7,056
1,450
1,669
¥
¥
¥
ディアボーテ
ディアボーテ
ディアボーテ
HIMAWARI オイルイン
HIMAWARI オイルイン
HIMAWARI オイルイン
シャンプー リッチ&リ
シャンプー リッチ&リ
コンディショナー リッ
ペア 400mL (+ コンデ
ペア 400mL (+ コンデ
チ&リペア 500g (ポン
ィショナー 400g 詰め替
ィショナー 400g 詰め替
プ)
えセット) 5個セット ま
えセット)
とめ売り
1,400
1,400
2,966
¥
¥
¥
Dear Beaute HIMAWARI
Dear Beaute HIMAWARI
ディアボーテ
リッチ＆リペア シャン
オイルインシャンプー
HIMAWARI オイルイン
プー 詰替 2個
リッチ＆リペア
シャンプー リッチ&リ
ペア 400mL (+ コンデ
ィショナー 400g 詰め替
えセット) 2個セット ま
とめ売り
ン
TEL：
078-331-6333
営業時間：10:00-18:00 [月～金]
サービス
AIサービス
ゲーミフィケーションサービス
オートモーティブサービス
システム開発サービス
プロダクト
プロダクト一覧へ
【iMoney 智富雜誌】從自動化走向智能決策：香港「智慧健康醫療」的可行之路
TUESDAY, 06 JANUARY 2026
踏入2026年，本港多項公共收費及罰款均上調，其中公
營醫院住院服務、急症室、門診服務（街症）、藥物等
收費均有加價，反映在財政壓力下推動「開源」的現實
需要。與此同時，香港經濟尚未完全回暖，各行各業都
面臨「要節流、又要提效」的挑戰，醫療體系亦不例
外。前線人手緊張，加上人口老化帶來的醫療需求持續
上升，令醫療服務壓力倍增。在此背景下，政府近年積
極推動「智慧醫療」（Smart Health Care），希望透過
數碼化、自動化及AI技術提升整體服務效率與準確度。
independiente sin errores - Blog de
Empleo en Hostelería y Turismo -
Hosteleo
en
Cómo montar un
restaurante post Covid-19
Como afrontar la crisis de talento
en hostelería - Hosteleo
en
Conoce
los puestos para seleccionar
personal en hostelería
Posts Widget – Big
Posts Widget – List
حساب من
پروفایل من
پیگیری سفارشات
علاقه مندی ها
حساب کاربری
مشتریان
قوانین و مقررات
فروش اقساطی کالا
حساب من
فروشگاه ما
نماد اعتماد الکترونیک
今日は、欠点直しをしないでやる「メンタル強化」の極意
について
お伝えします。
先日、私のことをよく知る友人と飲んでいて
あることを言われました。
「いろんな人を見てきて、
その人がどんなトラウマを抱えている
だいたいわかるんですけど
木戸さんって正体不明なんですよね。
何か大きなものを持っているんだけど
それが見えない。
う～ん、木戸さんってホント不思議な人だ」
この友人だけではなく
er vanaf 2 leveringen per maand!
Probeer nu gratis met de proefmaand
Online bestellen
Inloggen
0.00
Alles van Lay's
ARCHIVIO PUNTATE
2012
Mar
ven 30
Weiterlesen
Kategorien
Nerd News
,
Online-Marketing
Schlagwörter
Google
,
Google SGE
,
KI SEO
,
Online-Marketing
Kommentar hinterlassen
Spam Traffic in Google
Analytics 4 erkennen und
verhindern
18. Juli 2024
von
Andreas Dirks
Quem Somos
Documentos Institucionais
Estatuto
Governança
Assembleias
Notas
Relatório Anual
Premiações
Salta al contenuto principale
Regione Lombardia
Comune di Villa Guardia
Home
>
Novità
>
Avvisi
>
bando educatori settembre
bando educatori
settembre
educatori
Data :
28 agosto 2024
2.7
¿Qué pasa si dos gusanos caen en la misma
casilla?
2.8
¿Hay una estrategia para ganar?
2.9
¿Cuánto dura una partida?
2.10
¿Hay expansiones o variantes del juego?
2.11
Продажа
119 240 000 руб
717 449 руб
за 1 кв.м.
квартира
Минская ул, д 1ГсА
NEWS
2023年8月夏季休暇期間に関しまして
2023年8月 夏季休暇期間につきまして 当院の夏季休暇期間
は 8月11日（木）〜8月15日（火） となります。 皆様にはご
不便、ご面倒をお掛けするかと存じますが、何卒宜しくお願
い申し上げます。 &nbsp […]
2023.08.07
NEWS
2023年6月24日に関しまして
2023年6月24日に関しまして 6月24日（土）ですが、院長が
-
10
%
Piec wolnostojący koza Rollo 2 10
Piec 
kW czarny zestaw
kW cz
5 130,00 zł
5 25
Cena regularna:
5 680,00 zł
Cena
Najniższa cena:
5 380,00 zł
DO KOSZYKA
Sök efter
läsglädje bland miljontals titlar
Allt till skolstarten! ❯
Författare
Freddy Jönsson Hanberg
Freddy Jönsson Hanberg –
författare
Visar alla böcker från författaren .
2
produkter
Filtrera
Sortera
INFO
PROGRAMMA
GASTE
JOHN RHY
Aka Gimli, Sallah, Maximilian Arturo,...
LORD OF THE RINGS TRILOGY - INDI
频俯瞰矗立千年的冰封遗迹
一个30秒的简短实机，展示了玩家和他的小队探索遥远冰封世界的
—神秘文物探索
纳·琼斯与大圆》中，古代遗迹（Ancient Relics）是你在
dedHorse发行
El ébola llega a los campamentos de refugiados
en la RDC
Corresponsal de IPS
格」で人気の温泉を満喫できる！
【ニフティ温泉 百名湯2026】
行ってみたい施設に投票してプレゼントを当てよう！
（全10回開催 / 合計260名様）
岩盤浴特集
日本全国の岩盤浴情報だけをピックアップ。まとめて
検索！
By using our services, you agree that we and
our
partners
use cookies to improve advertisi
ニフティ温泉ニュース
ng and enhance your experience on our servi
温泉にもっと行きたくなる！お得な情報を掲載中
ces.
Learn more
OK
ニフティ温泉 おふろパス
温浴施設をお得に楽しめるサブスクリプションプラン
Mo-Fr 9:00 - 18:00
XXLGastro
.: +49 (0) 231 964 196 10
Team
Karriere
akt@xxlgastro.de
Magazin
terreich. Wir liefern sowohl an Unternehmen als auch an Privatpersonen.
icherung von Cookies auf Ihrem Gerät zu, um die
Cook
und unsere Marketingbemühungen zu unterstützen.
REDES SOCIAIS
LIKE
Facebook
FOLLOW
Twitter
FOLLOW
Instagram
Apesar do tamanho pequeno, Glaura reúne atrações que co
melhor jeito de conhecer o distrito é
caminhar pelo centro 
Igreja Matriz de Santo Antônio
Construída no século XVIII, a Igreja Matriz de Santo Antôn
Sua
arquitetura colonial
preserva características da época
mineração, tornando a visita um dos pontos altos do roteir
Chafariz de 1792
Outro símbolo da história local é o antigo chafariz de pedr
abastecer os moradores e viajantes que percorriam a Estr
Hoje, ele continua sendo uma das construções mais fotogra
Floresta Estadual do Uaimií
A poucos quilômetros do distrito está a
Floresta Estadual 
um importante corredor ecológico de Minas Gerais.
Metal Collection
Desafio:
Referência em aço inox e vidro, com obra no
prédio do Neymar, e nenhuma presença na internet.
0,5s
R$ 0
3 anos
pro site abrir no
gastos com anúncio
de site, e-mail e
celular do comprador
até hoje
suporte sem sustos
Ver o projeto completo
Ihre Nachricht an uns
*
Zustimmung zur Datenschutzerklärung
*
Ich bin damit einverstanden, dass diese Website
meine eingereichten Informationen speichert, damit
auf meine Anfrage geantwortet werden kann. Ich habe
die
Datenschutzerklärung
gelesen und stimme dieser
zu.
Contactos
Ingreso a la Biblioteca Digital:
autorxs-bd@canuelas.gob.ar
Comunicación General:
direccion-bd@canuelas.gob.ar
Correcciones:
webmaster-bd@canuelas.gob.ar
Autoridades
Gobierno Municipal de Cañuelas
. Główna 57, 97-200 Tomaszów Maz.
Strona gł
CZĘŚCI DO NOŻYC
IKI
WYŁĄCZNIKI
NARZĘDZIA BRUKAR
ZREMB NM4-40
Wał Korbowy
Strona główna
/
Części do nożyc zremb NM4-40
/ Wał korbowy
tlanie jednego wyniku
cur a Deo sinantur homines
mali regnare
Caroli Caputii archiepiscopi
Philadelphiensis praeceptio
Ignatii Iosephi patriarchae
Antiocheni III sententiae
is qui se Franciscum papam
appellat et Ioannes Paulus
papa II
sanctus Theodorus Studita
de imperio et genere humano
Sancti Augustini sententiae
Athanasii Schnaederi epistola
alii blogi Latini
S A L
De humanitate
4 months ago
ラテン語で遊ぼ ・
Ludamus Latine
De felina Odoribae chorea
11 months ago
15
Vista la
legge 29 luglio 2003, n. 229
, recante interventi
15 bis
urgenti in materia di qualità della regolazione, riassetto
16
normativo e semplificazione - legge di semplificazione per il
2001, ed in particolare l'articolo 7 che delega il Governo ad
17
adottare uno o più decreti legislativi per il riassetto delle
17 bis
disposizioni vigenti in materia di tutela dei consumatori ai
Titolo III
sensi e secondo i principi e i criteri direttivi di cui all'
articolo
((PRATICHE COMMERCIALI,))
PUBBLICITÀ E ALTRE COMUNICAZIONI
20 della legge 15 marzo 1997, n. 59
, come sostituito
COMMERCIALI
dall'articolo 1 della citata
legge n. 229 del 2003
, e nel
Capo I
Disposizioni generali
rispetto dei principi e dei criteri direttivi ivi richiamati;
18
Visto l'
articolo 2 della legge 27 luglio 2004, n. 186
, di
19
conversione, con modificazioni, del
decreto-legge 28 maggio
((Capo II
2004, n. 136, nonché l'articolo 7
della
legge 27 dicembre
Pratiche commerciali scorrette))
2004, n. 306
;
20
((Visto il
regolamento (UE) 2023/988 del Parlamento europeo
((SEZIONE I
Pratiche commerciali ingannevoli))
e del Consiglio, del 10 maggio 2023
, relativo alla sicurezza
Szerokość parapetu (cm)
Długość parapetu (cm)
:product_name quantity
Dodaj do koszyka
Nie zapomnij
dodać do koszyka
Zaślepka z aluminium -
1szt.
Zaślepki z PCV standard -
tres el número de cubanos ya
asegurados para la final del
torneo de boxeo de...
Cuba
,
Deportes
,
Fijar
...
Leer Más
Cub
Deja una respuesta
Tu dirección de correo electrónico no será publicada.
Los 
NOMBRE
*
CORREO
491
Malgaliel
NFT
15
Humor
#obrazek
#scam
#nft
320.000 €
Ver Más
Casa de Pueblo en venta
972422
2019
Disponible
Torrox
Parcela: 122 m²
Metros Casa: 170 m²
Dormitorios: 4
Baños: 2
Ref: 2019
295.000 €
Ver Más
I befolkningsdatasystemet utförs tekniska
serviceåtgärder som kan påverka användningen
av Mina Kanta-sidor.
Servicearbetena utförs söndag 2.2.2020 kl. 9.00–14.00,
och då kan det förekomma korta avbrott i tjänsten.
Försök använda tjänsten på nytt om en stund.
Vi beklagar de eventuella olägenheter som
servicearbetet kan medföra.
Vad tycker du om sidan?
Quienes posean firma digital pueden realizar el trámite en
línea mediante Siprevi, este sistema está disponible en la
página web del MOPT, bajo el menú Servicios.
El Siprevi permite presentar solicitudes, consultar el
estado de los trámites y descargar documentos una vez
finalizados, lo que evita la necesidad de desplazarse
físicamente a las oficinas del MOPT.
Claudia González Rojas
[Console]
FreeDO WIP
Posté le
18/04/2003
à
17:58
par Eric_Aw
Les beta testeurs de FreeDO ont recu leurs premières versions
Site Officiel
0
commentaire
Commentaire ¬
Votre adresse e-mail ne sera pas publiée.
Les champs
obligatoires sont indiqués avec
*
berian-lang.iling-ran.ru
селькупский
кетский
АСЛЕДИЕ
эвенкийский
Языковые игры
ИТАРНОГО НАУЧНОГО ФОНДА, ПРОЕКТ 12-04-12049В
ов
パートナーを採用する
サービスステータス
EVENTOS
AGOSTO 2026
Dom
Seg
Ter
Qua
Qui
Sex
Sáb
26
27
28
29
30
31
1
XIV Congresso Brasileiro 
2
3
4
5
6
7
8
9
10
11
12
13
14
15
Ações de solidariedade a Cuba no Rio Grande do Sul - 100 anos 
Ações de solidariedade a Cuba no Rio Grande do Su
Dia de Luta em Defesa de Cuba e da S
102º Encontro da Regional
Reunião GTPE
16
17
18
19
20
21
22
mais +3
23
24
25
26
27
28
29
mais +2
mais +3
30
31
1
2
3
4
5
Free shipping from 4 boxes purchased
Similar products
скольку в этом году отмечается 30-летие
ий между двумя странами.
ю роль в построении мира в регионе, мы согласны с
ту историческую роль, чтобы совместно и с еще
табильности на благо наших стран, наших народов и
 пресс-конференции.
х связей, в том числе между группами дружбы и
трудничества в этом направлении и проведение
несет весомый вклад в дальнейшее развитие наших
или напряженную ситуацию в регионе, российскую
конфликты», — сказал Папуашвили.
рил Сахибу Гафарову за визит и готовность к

-=-=-

-- Work instructions --
Write out, word for word, every line from the one containing "скольку в этом году отмечается 30-летие" through the last line of the records above.

-- Response area --
скольку в этом году отмечается 30-летие
ий между двумя странами.
ю роль в построении мира в регионе, мы согласны с
ту историческую роль, чтобы совместно и с еще
табильности на благо наших стран, наших народов и
 пресс-конференции.
х связей, в том числе между группами дружбы и
трудничества в этом направлении и проведение
несет весомый вклад в дальнейшее развитие наших
или напряженную ситуацию в регионе, российскую
конфликты», — сказал Папуашвили.
рил Сахибу Гафарову за визит и готовность к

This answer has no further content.